The Internet is this great place without borders. You can do anything from wherever you want. Check your email using your phone from the airport, post a facebook update from an cyber cafe over a dial up line somewhere in the south east asian jungles. Post a tweet update while watching the world cup right from the stadium.
Except for that you can't. The media companies (music, books, films etc) are starting to figure out that playing nice with the web is better than suffer the piracy. Excellent. But if you are outside of the US it doesn't quite work. You can't buy your latest movies and tv shows on iTunes. Amazon sells you some books outside of the US on the kindle, but not many. And no MP3s. Netflix lets you stream movies and tv shows but only if you are in the states, the only place where you get to see Hulu.com.
Over the last years or so I've collected some tricks around these restrictions. It leaves you of course still in a weird gray area. You pay for the content and you don't really lie, but still the content owners didn't intent for you to consume the content. Some might argue that you might as well use Bittorrent or Usenet to get to the goods for free. I think this way is a lot better.
So, what do you need? First you need to get an American ip address. You can try your luck with open proxies if you want to go free. Or you can set up your own using an ssh tunnel if you have something on the other end (a cheap vps will set you back around 5 dollars a month). Proxies can be detected though, a VPN is better. I am using StrongVpn.Com.
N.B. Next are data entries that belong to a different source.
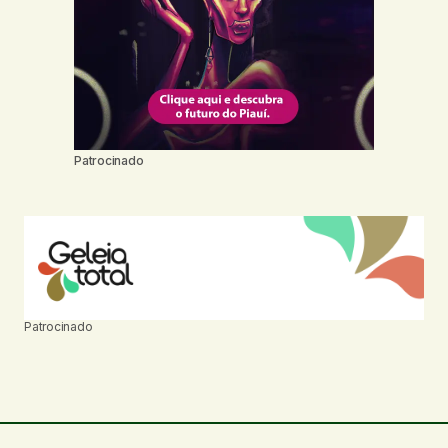
Patrocinado
Patrocinado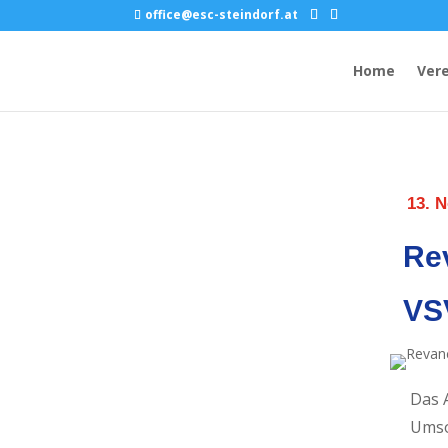
office@esc-steindorf.at
Home
Vere
13. 
Re
VS
Das 
Umso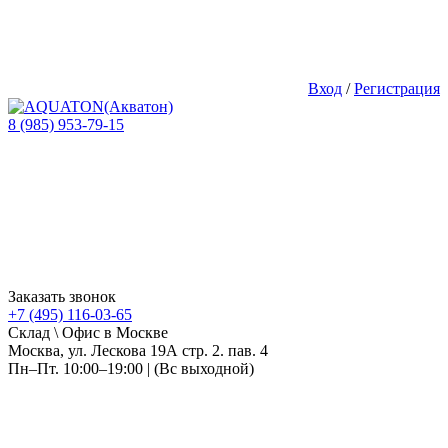
Вход
/
Регистрация
8 (985) 953-79-15
Заказать звонок
+7 (495) 116-03-65
Склад \ Офис в Москве
Москва, ул. Лескова 19А стр. 2. пав. 4
Пн–Пт. 10:00–19:00 | (Вс выходной)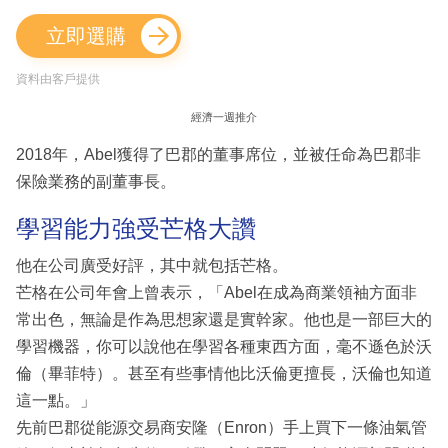
立即選購
資料由客戶提供
經濟一週推介
2018年，Abel獲得了巴郡的董事席位，並被任命為巴郡非
保險業務的副董事長。
學習能力強受芒格大讚
他在公司廣受好評，其中就包括芒格。
芒格在公司年會上曾表示，「Abel在成為商業領袖方面非
常出色，無論是作為思想家還是實幹家。他也是一部巨大的
學習機器，你可以說他在學習各種東西方面，毫不遜色於沃
倫（畢菲特）。甚至有些事情他比沃倫更擅長，沃倫也知道
這一點。」
先前巴郡從能源交易商安隆（Enron）手上買下一條油氣管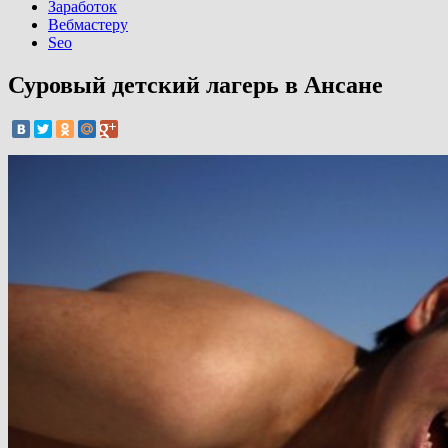
Заработок
Вебмастеру
Seo
Суровый детский лагерь в Ансане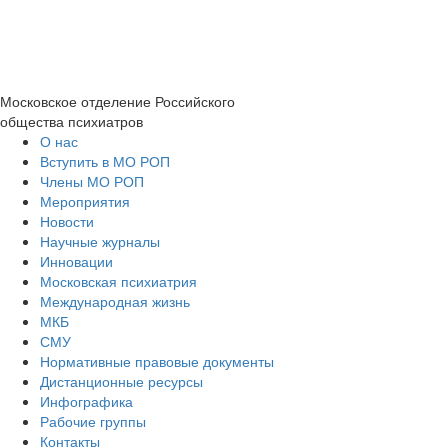
Московское отделение
Российского
общества психиатров
О нас
Вступить в МО РОП
Члены МО РОП
Мероприятия
Новости
Научные журналы
Инновации
Московская психиатрия
Международная жизнь
МКБ
СМУ
Нормативные правовые документы
Дистанционные ресурсы
Инфографика
Рабочие группы
Контакты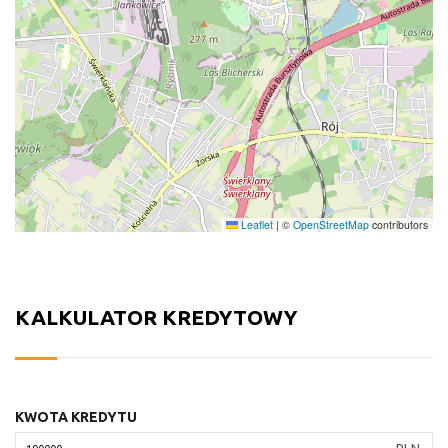
Leaflet
|
©
OpenStreetMap
contributors
KALKULATOR KREDYTOWY
KWOTA KREDYTU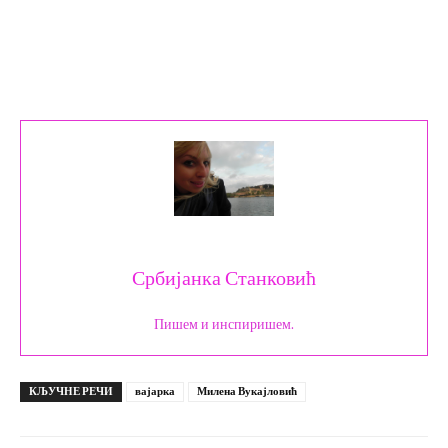
Србијанка Станковић
Пишем и инспиришем.
КЉУЧНЕ РЕЧИ
вајарка
Милена Вукајловић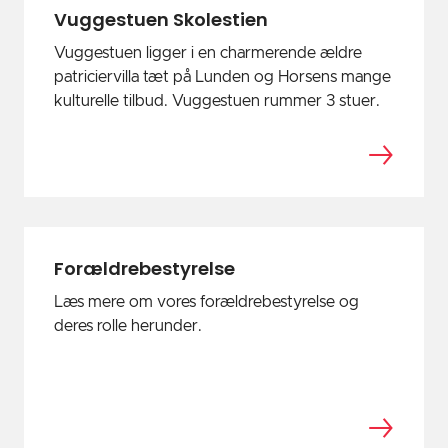
Vuggestuen Skolestien
Vuggestuen ligger i en charmerende ældre
patriciervilla tæt på Lunden og Horsens mange
kulturelle tilbud. Vuggestuen rummer 3 stuer.
Forældrebestyrelse
Læs mere om vores forældrebestyrelse og
deres rolle herunder.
They have plans from 55 dollars a month.
With a US ip address you can watch hulu.com, which might be worth your 55 dollars. Next up: iTunes. Now, iTunes has versions for most countries of course, but the US version is cheaper and has a wider selection (especially for movies) and earlier releases. To use the iTunes store in general you need a credit card that matches the country of the store. You can get a prepaid credit card but they're usually a terrible deal (charge you per month and per transaction), so I think that's best avoided.
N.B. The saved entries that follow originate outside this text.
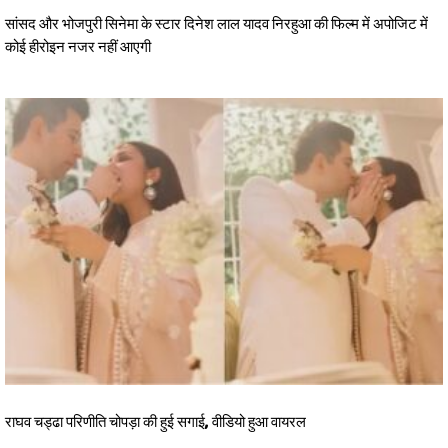
सांसद और भोजपुरी सिनेमा के स्टार दिनेश लाल यादव निरहुआ की फिल्म में अपोजिट में
कोई हीरोइन नजर नहीं आएगी
राघव चड्ढा परिणीति चोपड़ा की हुई सगाई, वीडियो हुआ वायरल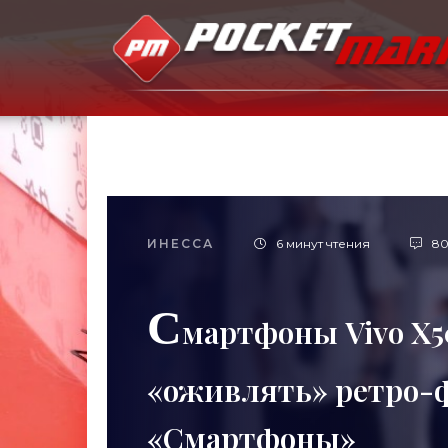
ИНЕССА
6 минут чтения
8
С
мартфоны Vivo X50
«оживлять» ретро-
«Смартфоны»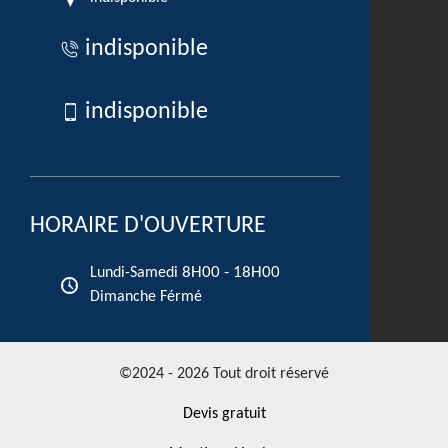
indisponible
indisponible
HORAIRE D'OUVERTURE
8H00 - 18H00
Lundi-Samedi
Dimanche Férmé
©2024 - 2026 Tout droit réservé
Devis gratuit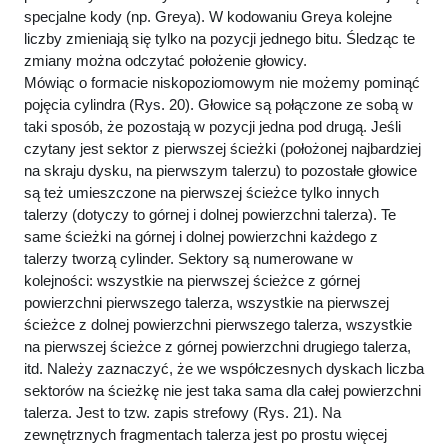
specjalne kody (np. Greya). W kodowaniu Greya kolejne
liczby zmieniają się tylko na pozycji jednego bitu. Śledząc te
zmiany można odczytać położenie głowicy.
Mówiąc o formacie niskopoziomowym nie możemy pominąć
pojęcia cylindra (Rys. 20). Głowice są połączone ze sobą w
taki sposób, że pozostają w pozycji jedna pod drugą. Jeśli
czytany jest sektor z pierwszej ścieżki (położonej najbardziej
na skraju dysku, na pierwszym talerzu) to pozostałe głowice
są też umieszczone na pierwszej ścieżce tylko innych
talerzy (dotyczy to górnej i dolnej powierzchni talerza). Te
same ścieżki na górnej i dolnej powierzchni każdego z
talerzy tworzą cylinder. Sektory są numerowane w
kolejności: wszystkie na pierwszej ścieżce z górnej
powierzchni pierwszego talerza, wszystkie na pierwszej
ścieżce z dolnej powierzchni pierwszego talerza, wszystkie
na pierwszej ścieżce z górnej powierzchni drugiego talerza,
itd. Należy zaznaczyć, że we współczesnych dyskach liczba
sektorów na ścieżkę nie jest taka sama dla całej powierzchni
talerza. Jest to tzw. zapis strefowy (Rys. 21). Na
zewnętrznych fragmentach talerza jest po prostu więcej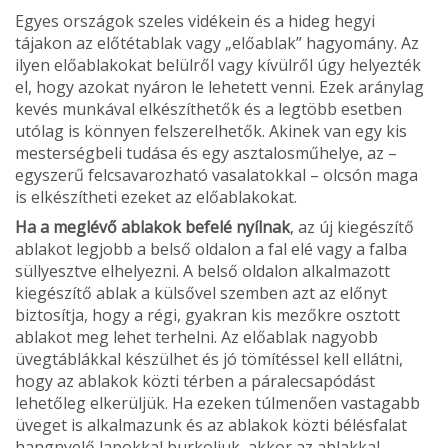
Egyes országok szeles vidékein és a hideg hegyi
tájakon az előtétablak vagy „előablak” hagyo­mány. Az
ilyen előablakokat belülről vagy kívülről úgy helyezték
el, hogy azokat nyáron le lehetett venni. Ezek aránylag
kevés munkával elkészíthe­tők és a legtöbb esetben
utólag is könnyen fel­szerelhetők. Akinek van egy kis
mesterségbeli tu­dása és egy asztalosműhelye, az –
egyszerű fel­csavarozható vasalatokkal – olcsón maga
is elkészítheti ezeket az előablakokat.
Ha a meglévő ablakok befelé nyílnak
, az új ki­egészítő
ablakot legjobb a belső oldalon a fal elé vagy a falba
süllyesztve elhelyezni. A belső olda­lon alkalmazott
kiegészítő ablak a külsővel szem­ben azt az előnyt
biztosítja, hogy a régi, gyakran kis mezőkre osztott
ablakot meg lehet terhelni. Az előablak nagyobb
üvegtáblákkal készülhet és jó tömítéssel kell ellátni,
hogy az ablakok közti tér­ben a páralecsapódást
lehetőleg elkerüljük. Ha ezeken túlmenően vastagabb
üveget is alkalma­zunk és az ablakok közti bélésfalat
hangnyelő la­pokkal burkoljuk, akkor az ablakkal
iTunes gift certificates are the other way in. If you have an American friend you can buy a card online and ship it to your friend who'll then forward the code. If you don't you can pay people on ebay to do the same for around 15% over the face value. On your US ip address and using the gift card you can open your account and you can replenish your account the same way when needed.
An American Amazon address is useful to buy books on the kindle or if you want to buy any other digital goods on Amazon (MP3s, video on demand). Amazon also likes an American credit card, but will let you buy Amazon gift certificates with a non American credit card. However, they need your address to be in the US before they'll believe you are too (and for non kindle purchases, you need that US ip address). Add a credit card and enter a valid US address - they don't need to match. The other thing you need to make sure to set this address to be your one click delivery address.
Netflix obviously will only work for the streaming, since they deliver only to the US. The also have gift certificates, but you need a credit card even if you are on a gift certificate (to pay for any DVDs you don't return, presumably). When verifying the credit card, netflix only seems to check that the zip code you entered, matches your credit card. So you can enter any (US) address, as long as you enter the zip code of your actually credit card. Postal codes in Australia are 4 digits, not 5, but I got away with prepending a zero and the match went through just fine. If you're postal codes contain letters, you should be able to just leave them out and apply zeros as necessary.
It would be nice if we could just get rid of all this and have a true world market. I am pretty sure we'll get there at some point, but until then these tips might come in handy.